** To do **
• 1. In the prolint2 text, what two files are used to create a PL2 object?
• 2. Continue the prolint2 documentation text from its last line onward.

** Exercise text **
Creating the PL2 object#
The first step to use the prolint2 tool is to create a PL2 object using a structure/topology file and a trajectory file. All the supported formats are listed here.
from prolint2 import PL2
from prolint2.sampledata import GIRK
target_system = PL2(GIRK.coordinates, GIRK.trajectory)
Supported residue types#
By default, prolint2 will automatically identify the proteins and the membrane in the systems. For the proteins prolint2 will identify all atoms that belong to a standard set of residues based on a hard-coded set of residue names (it may not work for esoteric residues). For the membrane it will identify all the lipids listed below:
Supported lipid types: DLPC, DPPC, DOPC, DIPC, POPC, DPPE, DOPE, POPE, DPPS, DOPS, POPS, DPPG, DOPG, POPG, DPPA, DOPA, POPA, DPPI, POPI, DPP1, POP1, DPP2, POP2, PODG, LPC, PPC, OPC, DPSM, POSM, DPCE, DPGS, DPG1, DPG3, DPMG, CHOL, CHL1.
But if you have other lipid types in your membrane, you can also add them at the time of initializing the PL2 instance.
from prolint2 import PL2
from prolint2.sampledata import GIRK
target_system = PL2(GIRK.coordinates, GIRK.trajectory, add_lipid_types = ['TOG'])
Once you have initialized the PL2 instance you will be able to access information in your query proteins and your membrane database, including an additional label that is automatically added to each residue and that we called macros.
The macros metadata is going to be useful for the selection of the query and the database groups. If the residue is included in the MembraneDatabase group, then the macro metadata will be set as membrane; if the residue is included in the QueryProteins group then the macro metadata will be set with Protein# depending on the number of segments (or chains) in the system; otherwise the macro metadata will be set as other.
###################### Query proteins ########################
target_system.query # prolint2.QueryProteins object
target_system.query.whole
# This is the whole AtomGroup from where you can select the
# query for the contact calculation. (it is immutable)
target_system.query.selected
# This is the selected AtomGroup that you will use as query for the
# calculation of the contacts. It is a subselection of the query.whole AtomGroup
# and can be modified anytime using target_system.query.select().
target_system.query.list_proteins()

** Data supplied **
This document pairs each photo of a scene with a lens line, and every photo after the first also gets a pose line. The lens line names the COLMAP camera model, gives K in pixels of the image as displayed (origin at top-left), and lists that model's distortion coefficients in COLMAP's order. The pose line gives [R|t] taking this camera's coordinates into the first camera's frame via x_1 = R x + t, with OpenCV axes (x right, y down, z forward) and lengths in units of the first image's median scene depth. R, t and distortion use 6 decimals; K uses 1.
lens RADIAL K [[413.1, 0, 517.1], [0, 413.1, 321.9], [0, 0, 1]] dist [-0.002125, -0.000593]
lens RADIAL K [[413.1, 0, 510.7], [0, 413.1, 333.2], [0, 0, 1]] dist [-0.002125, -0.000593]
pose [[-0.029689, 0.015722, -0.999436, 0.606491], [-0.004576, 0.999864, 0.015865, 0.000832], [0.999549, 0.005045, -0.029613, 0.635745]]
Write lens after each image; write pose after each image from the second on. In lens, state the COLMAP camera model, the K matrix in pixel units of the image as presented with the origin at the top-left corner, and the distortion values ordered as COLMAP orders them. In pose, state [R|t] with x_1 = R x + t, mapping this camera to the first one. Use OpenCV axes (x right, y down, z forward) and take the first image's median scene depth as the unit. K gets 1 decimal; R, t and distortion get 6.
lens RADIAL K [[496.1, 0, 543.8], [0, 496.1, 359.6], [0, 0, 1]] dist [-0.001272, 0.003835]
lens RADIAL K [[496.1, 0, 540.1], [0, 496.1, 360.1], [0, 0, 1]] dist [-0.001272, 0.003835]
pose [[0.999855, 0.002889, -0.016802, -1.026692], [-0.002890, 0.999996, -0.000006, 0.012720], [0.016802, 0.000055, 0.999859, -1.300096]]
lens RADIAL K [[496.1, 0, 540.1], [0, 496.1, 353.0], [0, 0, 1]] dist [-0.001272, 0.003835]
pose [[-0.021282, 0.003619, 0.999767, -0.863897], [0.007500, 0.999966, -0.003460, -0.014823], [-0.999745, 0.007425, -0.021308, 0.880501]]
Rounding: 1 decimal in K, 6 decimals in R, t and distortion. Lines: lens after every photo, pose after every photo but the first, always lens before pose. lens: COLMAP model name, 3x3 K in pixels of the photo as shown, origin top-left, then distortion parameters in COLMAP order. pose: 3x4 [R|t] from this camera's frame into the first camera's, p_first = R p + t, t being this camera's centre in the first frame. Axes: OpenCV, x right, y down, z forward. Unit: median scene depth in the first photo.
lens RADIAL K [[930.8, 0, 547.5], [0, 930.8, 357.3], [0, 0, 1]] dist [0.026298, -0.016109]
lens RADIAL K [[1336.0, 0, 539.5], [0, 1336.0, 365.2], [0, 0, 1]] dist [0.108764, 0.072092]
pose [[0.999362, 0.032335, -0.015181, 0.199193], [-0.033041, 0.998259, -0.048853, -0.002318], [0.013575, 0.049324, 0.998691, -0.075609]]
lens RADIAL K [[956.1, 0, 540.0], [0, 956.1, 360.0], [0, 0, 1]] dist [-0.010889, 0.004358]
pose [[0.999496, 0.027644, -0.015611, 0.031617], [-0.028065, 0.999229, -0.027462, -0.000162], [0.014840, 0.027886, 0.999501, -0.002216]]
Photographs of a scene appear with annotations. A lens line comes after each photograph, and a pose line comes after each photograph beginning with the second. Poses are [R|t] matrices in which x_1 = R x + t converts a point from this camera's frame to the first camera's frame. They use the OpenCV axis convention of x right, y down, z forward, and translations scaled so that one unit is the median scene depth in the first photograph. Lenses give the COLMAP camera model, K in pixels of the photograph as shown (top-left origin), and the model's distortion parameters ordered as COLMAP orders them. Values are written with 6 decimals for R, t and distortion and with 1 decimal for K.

** Answer list **
• 1. A structure/topology file and a trajectory file.

• 2.
# This returns a numpy array with the different proteins in
# your target_system.query.whole AtomGroup.
# The different proteins were selected based on the different
# segments defined in your structure file (only work for some formats)
# or otherwise assuming that proteins are ordered and the start residue
# of the next protein is always smaller than the last residue of
# the previous protein. These labels will be added in form of metadata
# to each residue and you will be able to use them for your selections.
##################### Membrane Database ######################
target_system.database # prolint2.MembraneDatabase object
target_system.database.whole
# This is the whole AtomGroup from where you can select the
# database for the contact calculation. (it is immutable)
target_system.database.selected
# This is the selected AtomGroup that you will use as databasefor the
# calculation of the contacts. It is a subselection of the database.whole AtomGroup
# and can be modified anytime using target_system.database.select().
target_system.database.lipid_types()
# This returns a numpy array with the
# names of all the lipids that will be analyzed.
target_system.database.lipid_count()
# This returns a dictionary with the name and count of
# each lipid that will be analyzed.
Notice that for both query and database you have two groups (whole and selected). These groups are of type MDAnalysis.core.groups.AtomGroup, so you can access from there all the topological information that this kind of group can offer you, including atom names, residue names, indices, the macros metadata, etc.